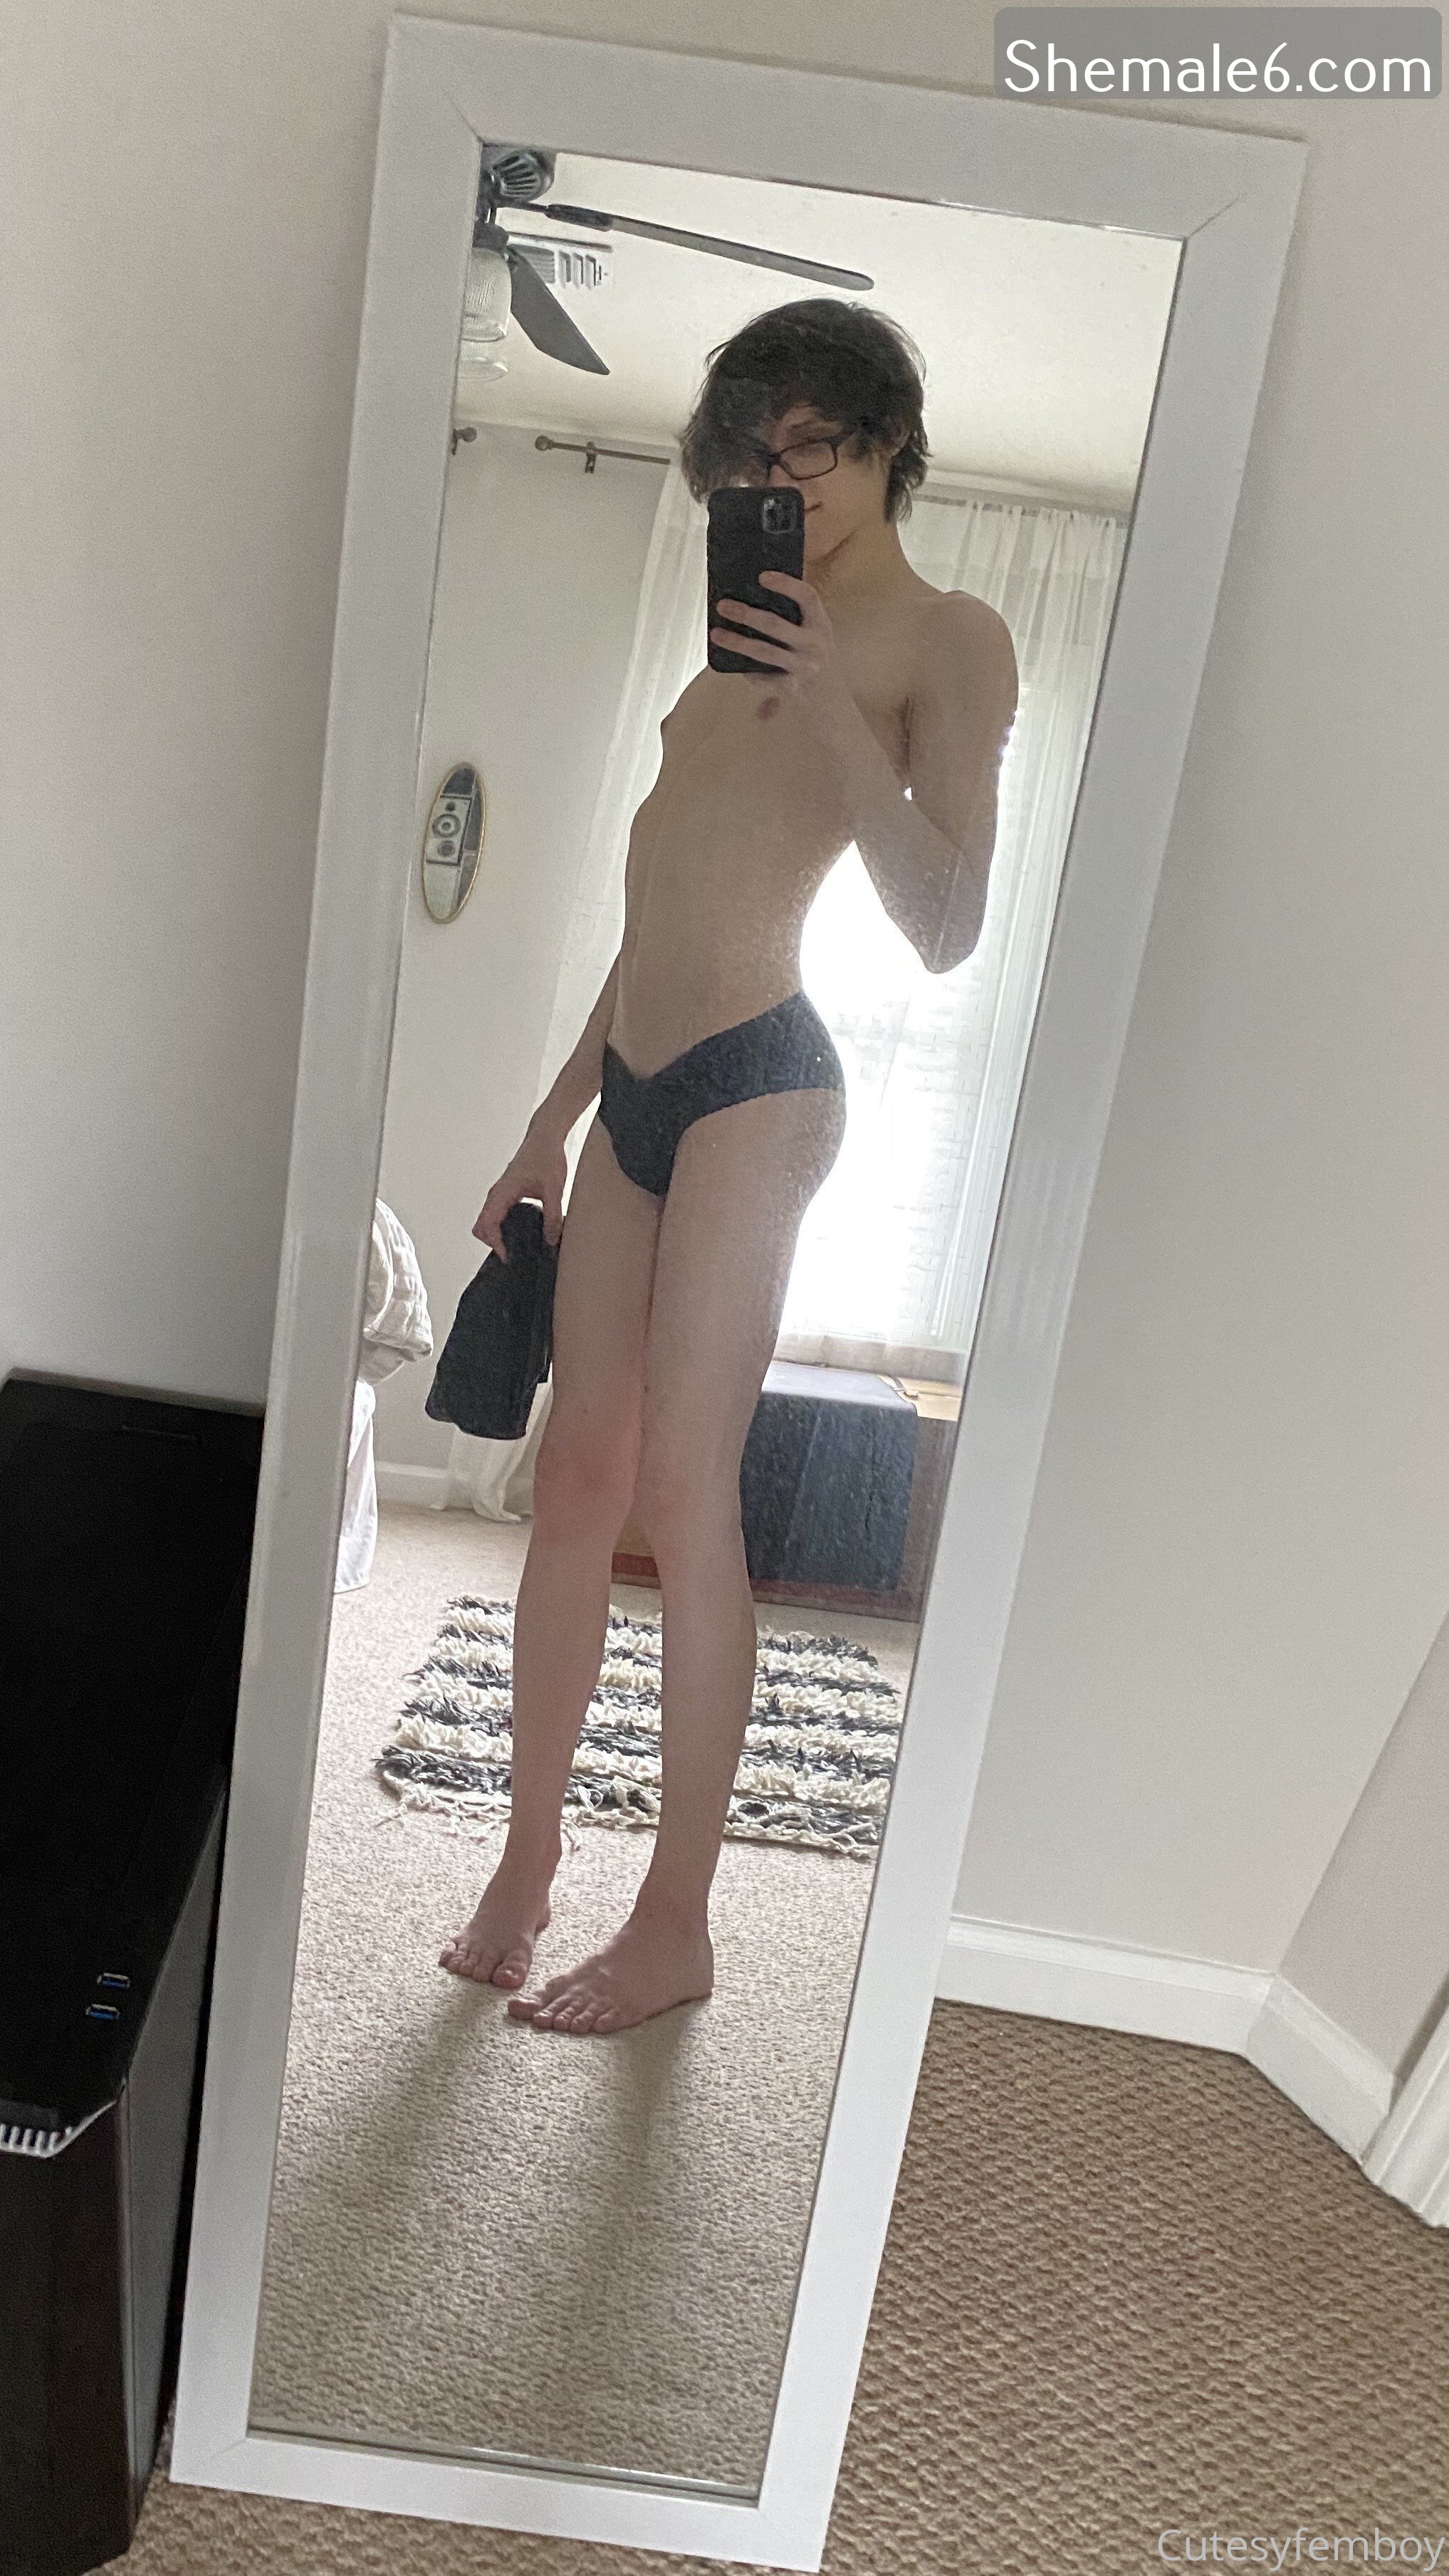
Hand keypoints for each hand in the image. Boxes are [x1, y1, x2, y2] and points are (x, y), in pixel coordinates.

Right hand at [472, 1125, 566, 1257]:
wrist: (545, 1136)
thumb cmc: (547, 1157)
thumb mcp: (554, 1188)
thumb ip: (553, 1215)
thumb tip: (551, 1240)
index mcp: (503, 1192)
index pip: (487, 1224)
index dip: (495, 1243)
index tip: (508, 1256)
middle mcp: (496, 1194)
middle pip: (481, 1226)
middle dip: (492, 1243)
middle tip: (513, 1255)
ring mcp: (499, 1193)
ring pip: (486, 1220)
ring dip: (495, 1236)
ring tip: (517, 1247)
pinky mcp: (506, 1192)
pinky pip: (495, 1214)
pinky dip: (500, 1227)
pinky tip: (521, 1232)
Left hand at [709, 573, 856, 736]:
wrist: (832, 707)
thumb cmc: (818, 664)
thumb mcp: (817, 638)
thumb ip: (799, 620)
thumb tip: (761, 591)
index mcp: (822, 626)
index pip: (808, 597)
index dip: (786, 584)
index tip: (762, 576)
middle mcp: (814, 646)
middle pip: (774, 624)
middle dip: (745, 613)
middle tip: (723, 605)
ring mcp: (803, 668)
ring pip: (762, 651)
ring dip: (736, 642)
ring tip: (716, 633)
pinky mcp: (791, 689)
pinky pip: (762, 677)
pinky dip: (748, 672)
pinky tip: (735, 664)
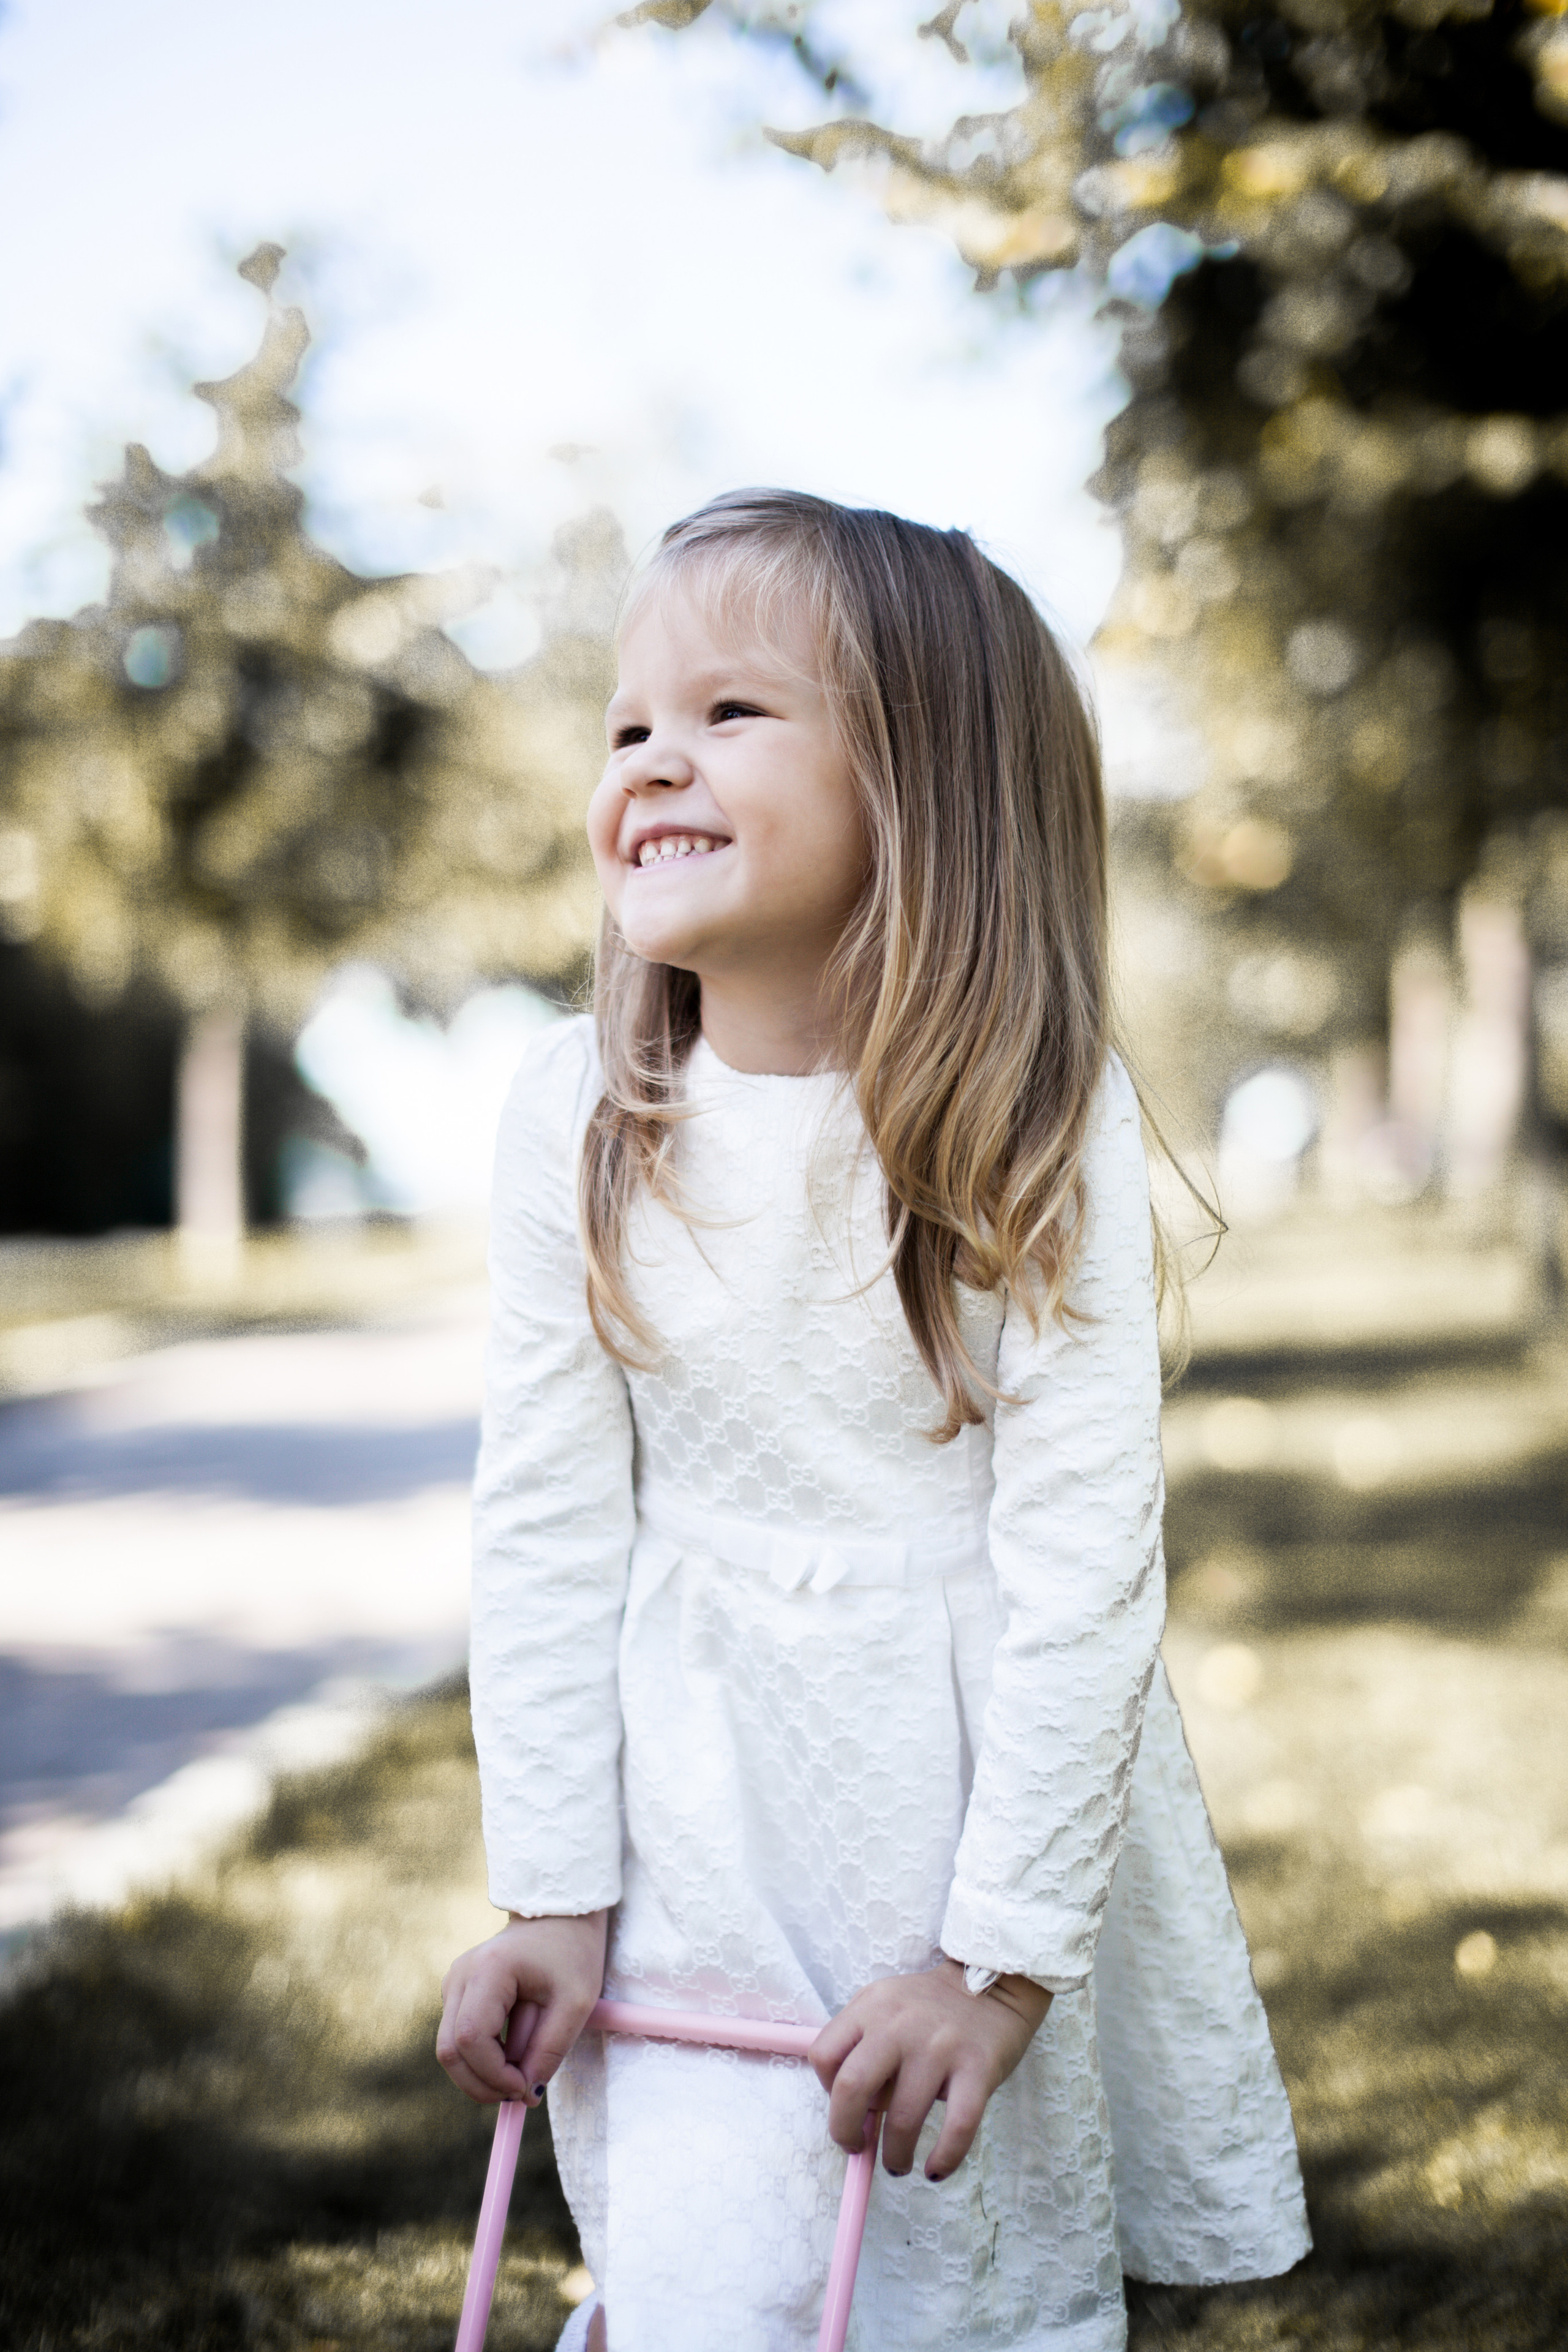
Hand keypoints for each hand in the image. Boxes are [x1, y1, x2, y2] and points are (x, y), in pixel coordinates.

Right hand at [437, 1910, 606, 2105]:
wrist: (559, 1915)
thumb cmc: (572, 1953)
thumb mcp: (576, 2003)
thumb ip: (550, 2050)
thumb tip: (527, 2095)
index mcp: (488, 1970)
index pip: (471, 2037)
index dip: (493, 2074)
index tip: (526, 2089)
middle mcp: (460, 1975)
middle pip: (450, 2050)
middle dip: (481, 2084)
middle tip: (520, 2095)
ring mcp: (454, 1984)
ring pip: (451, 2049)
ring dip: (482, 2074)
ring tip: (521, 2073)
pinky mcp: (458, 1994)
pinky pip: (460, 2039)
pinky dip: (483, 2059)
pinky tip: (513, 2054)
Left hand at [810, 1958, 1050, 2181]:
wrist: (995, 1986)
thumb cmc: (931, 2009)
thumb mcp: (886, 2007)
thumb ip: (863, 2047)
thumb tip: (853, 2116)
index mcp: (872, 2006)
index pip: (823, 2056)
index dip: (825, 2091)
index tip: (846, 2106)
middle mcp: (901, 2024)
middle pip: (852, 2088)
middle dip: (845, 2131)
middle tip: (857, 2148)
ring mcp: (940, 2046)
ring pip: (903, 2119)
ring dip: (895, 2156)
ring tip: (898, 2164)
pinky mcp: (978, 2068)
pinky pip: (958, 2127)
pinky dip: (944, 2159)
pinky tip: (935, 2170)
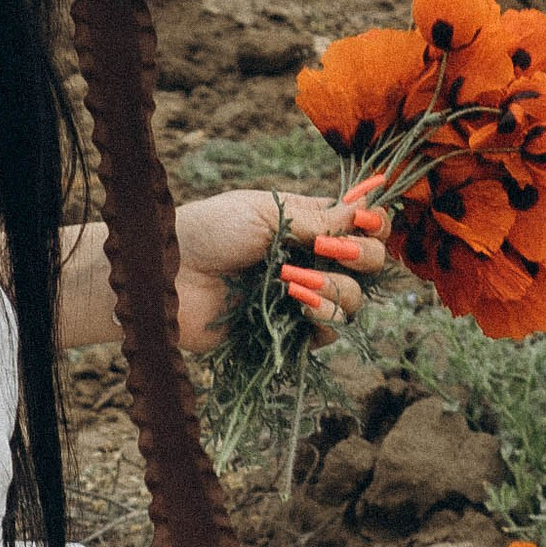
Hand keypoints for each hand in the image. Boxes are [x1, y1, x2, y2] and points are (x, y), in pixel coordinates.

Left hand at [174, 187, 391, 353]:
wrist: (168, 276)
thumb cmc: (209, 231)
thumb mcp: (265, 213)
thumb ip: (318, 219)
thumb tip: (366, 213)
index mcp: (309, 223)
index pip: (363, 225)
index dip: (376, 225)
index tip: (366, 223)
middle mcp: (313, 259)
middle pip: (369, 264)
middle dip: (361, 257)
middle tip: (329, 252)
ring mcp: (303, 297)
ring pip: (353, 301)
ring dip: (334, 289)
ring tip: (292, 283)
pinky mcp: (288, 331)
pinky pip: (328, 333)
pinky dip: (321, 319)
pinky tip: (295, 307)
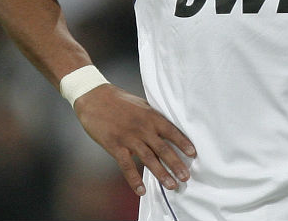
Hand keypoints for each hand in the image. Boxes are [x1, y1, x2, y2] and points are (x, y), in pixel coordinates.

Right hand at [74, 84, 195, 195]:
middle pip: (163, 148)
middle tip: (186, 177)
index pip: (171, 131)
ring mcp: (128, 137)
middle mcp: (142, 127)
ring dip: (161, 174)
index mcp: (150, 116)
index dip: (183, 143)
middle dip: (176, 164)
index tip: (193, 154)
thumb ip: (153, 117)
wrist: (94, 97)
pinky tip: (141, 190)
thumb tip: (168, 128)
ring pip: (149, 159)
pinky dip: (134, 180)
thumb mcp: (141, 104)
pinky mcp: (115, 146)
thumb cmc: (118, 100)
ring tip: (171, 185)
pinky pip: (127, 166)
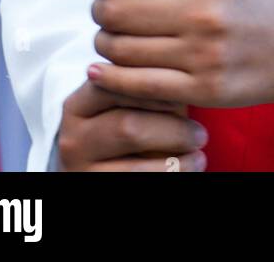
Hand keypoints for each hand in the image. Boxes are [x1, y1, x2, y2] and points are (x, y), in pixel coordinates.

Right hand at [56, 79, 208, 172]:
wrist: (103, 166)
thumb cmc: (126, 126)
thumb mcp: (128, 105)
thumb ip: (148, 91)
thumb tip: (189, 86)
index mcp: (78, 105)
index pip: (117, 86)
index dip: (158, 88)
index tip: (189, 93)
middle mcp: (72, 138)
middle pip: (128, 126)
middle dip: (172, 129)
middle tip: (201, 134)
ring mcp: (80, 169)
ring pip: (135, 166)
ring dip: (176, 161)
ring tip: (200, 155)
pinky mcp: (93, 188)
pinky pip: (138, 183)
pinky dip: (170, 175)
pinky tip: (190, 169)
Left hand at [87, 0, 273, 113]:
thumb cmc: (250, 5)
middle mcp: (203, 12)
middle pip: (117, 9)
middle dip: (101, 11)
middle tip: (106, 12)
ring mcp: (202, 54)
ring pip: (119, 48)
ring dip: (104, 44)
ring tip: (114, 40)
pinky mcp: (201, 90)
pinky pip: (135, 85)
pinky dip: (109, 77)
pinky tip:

★ ★ ★ ★ ★ ★ ★

Extract the part of the records that opens with the line containing "pinky dip: (483, 2059)" and closes with the line containing "middle tip: (329, 252)". Take only those lines, exactly, and no pictures.

RESPONSE TO THE EXERCISE
pinky dip: (483, 2059)
pinky tip: (513, 2054)
Left hand at [810, 1958, 1050, 2181]:
wrist: (995, 1986)
thumb cmc: (931, 2009)
thumb mcp: (886, 2007)
thumb ip: (863, 2047)
thumb tip: (853, 2116)
index mcp: (872, 2006)
index pip: (823, 2056)
index dip: (825, 2091)
index tip: (846, 2106)
middle mcp: (901, 2024)
middle pip: (852, 2088)
middle dip: (845, 2131)
middle tip: (857, 2148)
ring mcp: (940, 2046)
ring pip: (903, 2119)
ring dip: (895, 2156)
ring tip: (898, 2164)
pinky mcp: (978, 2068)
pinky pip: (958, 2127)
pinky dip: (944, 2159)
pinky tip: (935, 2170)
Hand keypoints for each hand in the image. Boxes are [x1, y1, x2, y2] and points are (x, y), in pixel coordinates.

Left hand at [174, 187, 391, 353]:
wrist: (168, 276)
thumb cmc: (209, 231)
thumb mcp: (265, 213)
thumb ip: (318, 219)
thumb tip: (366, 213)
index mcp: (309, 223)
index pip: (363, 225)
index dip: (376, 225)
index tip: (366, 223)
middle mcp: (313, 259)
middle pip: (369, 264)
middle dip: (361, 257)
middle tip: (329, 252)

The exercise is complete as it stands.